The letter seemed sort of pointless.
Ev closed the door carefully.
He backed away and stood there stunned and breathless.
It was at that moment that Ev let Nick go or at least decided to let Nick go. He sort of gave up the stress and stomach aches over losing his best friend or at least vowed to and… well, maybe this was better. Maybe he had felt too strongly for Nick, I mean what sort of man has a best friend anyway? Did Hemmingway need a homey? Didn’t Sal Paradise roll alone as often as he rolled around with Carlo Marx?

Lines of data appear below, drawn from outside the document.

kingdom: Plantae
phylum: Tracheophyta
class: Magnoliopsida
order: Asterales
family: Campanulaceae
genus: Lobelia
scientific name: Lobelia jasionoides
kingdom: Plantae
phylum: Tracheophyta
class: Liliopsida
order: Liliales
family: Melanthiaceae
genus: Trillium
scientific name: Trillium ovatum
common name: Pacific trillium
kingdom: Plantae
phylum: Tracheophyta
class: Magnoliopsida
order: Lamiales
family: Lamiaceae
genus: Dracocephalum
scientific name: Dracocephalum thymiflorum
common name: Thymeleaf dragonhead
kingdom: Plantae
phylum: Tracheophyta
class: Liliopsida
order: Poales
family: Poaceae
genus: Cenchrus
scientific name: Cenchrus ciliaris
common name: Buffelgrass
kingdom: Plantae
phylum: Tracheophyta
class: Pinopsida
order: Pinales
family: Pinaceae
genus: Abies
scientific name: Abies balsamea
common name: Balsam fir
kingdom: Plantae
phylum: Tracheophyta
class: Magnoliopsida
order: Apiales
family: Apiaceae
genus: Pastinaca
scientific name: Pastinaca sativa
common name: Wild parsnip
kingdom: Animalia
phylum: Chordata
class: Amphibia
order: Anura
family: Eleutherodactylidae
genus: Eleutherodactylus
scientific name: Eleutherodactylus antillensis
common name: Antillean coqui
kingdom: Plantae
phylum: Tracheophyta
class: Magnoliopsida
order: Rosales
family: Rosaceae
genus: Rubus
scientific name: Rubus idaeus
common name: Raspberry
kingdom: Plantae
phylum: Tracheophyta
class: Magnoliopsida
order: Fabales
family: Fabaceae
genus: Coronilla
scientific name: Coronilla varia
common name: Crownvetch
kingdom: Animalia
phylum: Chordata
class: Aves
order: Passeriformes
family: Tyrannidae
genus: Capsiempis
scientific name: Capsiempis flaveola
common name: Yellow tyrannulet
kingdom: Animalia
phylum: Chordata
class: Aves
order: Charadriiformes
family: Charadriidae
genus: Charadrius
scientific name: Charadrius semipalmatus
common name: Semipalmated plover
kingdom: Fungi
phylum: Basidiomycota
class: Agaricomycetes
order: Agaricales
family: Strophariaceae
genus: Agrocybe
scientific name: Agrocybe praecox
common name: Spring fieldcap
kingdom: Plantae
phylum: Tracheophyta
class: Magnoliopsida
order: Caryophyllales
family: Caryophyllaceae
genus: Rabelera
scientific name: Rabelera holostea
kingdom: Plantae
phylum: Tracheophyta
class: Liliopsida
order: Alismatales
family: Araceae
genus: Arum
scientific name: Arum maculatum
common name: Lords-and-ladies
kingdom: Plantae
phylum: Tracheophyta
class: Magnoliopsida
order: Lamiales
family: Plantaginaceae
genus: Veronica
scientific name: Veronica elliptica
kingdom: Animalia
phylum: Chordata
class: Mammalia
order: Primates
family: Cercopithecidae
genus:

Sure it was rude and bizarre that Nick and Steve had decided to… well, whatever they had decided to do, but… hell, maybe they had been doing this all along and Ev had missed it. Oh well. Ev believed in love and didn’t want to stop it. Being a nineteen year old wimp didn’t stop that, it probably only reinforced his notions of romance.
Flowers and chocolates and passionate love by the fire.
He would sleep on the couch and the letter, both copies would end up being washed with his jeans the following day and never be seen again…
Wait, did he delete the file from his boss’s desktop?
Shit.
Ev climbed back up the stairs, feeling even more tired and drunken than before and he put his boots back on.
“I’m never going to get any fucking sleep.”